The dole queue, which consisted of all ages including the two men I’d already seen put their cans of Tenant’s Special Brew in the bin before they entered, was sprouting out the door. What stuck with me the most was what one bloke, pushing fifty, told me he’d worked for 30 years before being made redundant and remained unable to find a job.
He continued to tell me how he’d probably paid more taxes than all of the clerks in the room and how it made him sad how all receivers of benefits were stereotyped.
He added that he felt no one would hire him at his age when so many young people were unemployed who could fill the jobs. He had been sent on numerous computer courses, work sessions and experienced several personal advisor talks but all led to nothing but his awkward embarrassment.

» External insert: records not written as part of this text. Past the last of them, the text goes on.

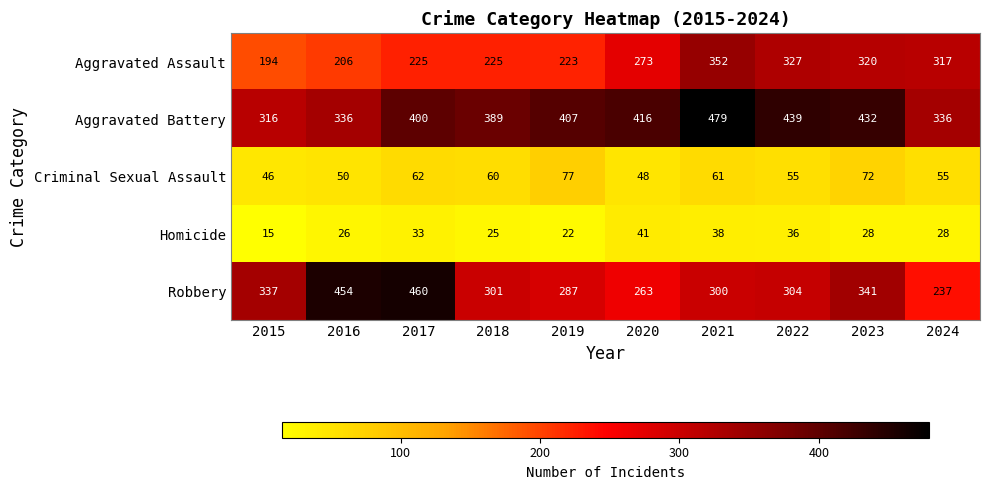

What is the minimum value for Criminal Sexual Assault?

46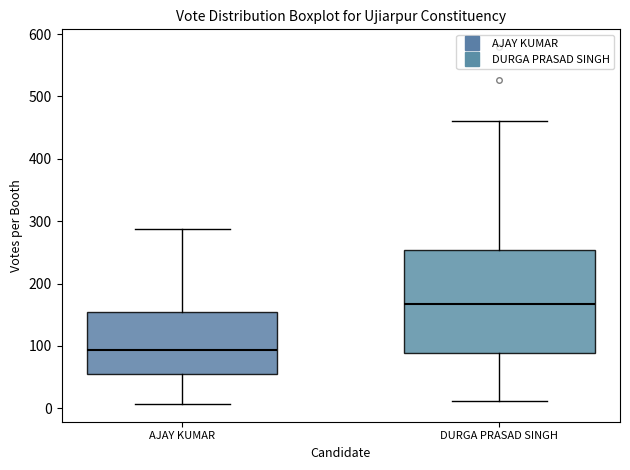

Which box's median line is the highest?

DURGA PRASAD SINGH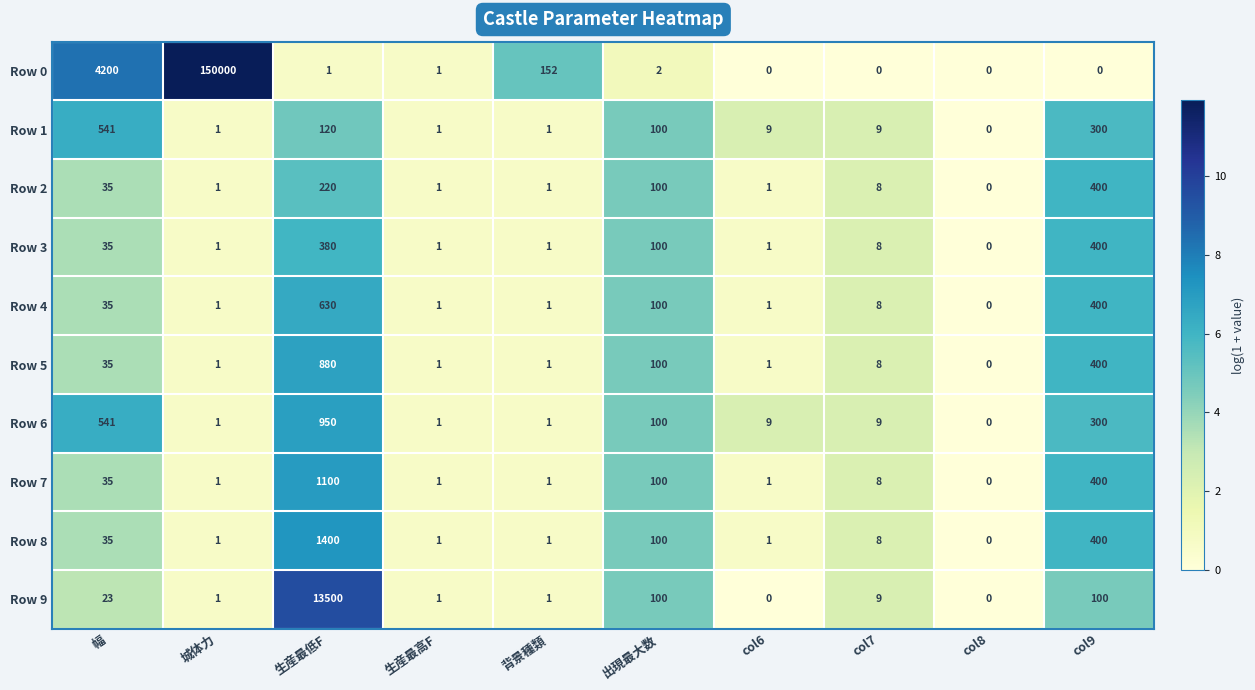

What is the difference between the maximum and minimum values in the Row 5 series?

880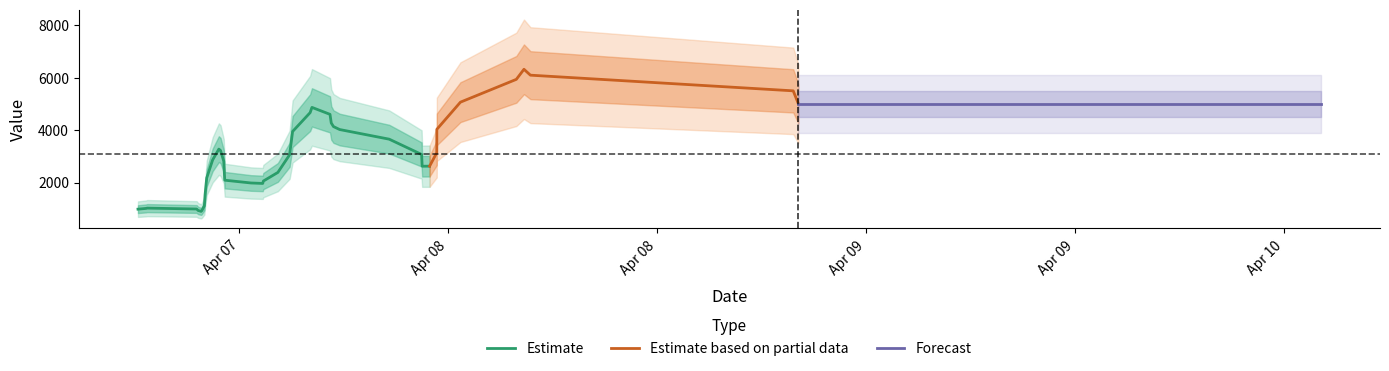

List the labels in order of value, largest first.

2019-04-07 23:09:33, 2019-04-07 17:48:52, 2019-04-07 23:03:24, 2019-04-08 11:42:14, 2019-04-08 00:45:08, 2019-04-08 11:19:58, 2019-04-08 10:53:40, 2019-04-08 03:35:47, 2019-04-07 19:39:29, 2019-04-08 07:41:08, 2019-04-07 21:12:13, 2019-04-09 03:05:15, 2019-04-07 13:41:55, 2019-04-08 06:19:49, 2019-04-08 06:19:38, 2019-04-07 18:05:49, 2019-04-07 17:54:43, 2019-04-07 17:07:07, 2019-04-09 02:47:33, 2019-04-08 05:54:54, 2019-04-07 16:47:50, 2019-04-08 00:23:46, 2019-04-08 00:16:07, 2019-04-07 16:50:28, 2019-04-08 00:11:47, 2019-04-07 13:10:16, 2019-04-07 20:20:04, 2019-04-07 21:52:37, 2019-04-08 05:29:16, 2019-04-07 20:22:07, 2019-04-07 17:01:22, 2019-04-07 18:09:06, 2019-04-07 16:32:16, 2019-04-07 22:02:56, 2019-04-07 18:07:51, 2019-04-08 05:27:26, 2019-04-07 16:58:59, 2019-04-07 13:38:08, 2019-04-07 17:27:29, 2019-04-07 16:37:29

After our talk, it was my turn to see an advisor. I told her my qualifications, my aim to work in the media and how I’d started applying for jobs and got some interviews coming up. She informed me that the most sensible course of action would be for me to pursue a career working behind a bar as that is where I had most experience.
She said that journalism was far too competitive and that I’d be much better, even though I’d only been job hunting for two days, to concentrate on something ‘more achievable’. I felt so shocked that this person, who had been speaking to me for less than two minutes, was telling me despite years of study, work experience and a mass of university debt to give up my career goals.
We should all have more empathy for those job-seekers who don’t deserve to be part of the benefit stereotype. Such as those misguided or convinced to give up dreams, those who feel patronized and inadequate after years of hard work in this country or the increasing number of graduates struggling to find work.